Он уже собирался перейти к ее упоминанию о Каупервуде, но не успел из-за вмешательства миссис Батлер. Это была дородная, широколицая женщина, улыбчивая, с дымчато-серыми ирландскими глазами и легкой рыжинкой в волосах, к которой теперь примешивалась седина. На подбородке слева красовалась бородавка.
– Дети, дети! (Мистер Батлер, несмотря на свою коммерческую и политическую деятельность, был для нее таким же ребенком, как остальные.) – Негоже вам ссориться. Эйлин, передай отцу помидоры.
За столом прислуживала горничная-ирландка, но члены семьи все равно передавали друг другу тарелки. Чрезмерно изукрашенная люстра с шестнадцатью поддельными свечами из белого фарфора нависала над столом и ярко горела, оскорбляя чувства Эйлин.
– Мама, сколько раз я просила тебя не говорить «негоже»? – протянула Нора, глубоко расстроенная просторечием матери. – Ты знаешь, что нужно было сказать «вы не должны».
– А кто указывает вашей матери, как ей следует говорить? – Батлер повысил голос, все более раздражаясь этими внезапными дерзкими нападками. – К твоему сведению, она так говорила еще до твоего рождения. Она всяко будет получше тех, с кем ты носишься целыми днями, маленькая негодница!
– Мама, ты слышала, как он меня называет? – пожаловалась Нора и прильнула к материнской руке, изображая страх и негодование.
– Эдди, Эдди! – примирительно обратилась миссис Батлер к своему мужу. – Нора, миленькая моя, ты же знаешь, что он говорит не всерьез. Ты ведь понимаешь?
Она погладила дочь по голове. Укоризненные слова по поводу ее речи не произвели на нее ни малейшего впечатления.
Батлер уже сожалел, что назвал свою младшую дочь негодницей; это слово также относилось к женщинам легкого поведения. Но эти дети – Боже, благослови его душу! – были сплошным расстройством. Почему, во имя всех святых, его дом недостаточно хорош для них?
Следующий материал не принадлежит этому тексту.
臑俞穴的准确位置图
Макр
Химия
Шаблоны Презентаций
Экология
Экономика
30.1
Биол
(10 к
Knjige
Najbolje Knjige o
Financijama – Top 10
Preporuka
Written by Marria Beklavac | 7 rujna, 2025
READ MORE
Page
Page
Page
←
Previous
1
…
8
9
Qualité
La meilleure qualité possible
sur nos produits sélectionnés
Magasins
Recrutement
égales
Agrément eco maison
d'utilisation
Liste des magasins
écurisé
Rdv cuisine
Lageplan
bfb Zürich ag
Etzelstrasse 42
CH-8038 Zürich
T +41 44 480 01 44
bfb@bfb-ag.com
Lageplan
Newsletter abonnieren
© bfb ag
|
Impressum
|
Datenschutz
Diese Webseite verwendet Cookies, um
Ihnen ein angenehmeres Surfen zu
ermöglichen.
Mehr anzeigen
– Почему бы не прекратить споры за столом? – заметил Кэллам. Он был привлекательным юношей с гладкими темными волосами, высоко зачесанными слева направо. На верхней губе он носил короткую щеточку усов. Его нос был коротким, вздернутым, уши заметно оттопыренными, но в целом он был симпатичным и сообразительным. Они с Оуэном понимали, что дом был старым и плохо меблированным, но отцу и матери он нравился, поэтому деловое чутье и соображения семейного покоя предписывали благоразумное молчание.
– Я считаю, что некрасиво жить в таком старом доме, когда люди, у которых нет и четверти наших средств, имеют лучшее жилье. Например, даже Каупервуды…
– Да, Каупервуды! В чем там дело с Каупервудами? – строго спросил Батлер и повернулся к Эйлин, сидевшей рядом с ним. Его широкое круглое лицо покраснело.
– Ну, даже у них дом лучше нашего, хотя он всего лишь твой агент на бирже.
– Каупервуды! Ха! Мне не нужны никакие разговоры о Каупервудах. Я не живу по их правилам. Допустим, у них замечательный дом, и что с того? Мой дом – это мой дом. Я слишком долго прожил здесь, чтобы собирать вещи и съезжать отсюда. Если вам это не нравится, вы знаете, что можете сделать. Переезжайте, если хотите. А я останусь здесь.
Когда Батлер оказывался вовлеченным в такие семейные ссоры, которые обычно были мелкими, как летние лужи, он имел привычку враждебно потрясать руками перед носом у своей жены и детей.
– Хорошо, когда-нибудь так и будет, – ответила Эйлин. – Слава богу, я не обязана вечно жить здесь.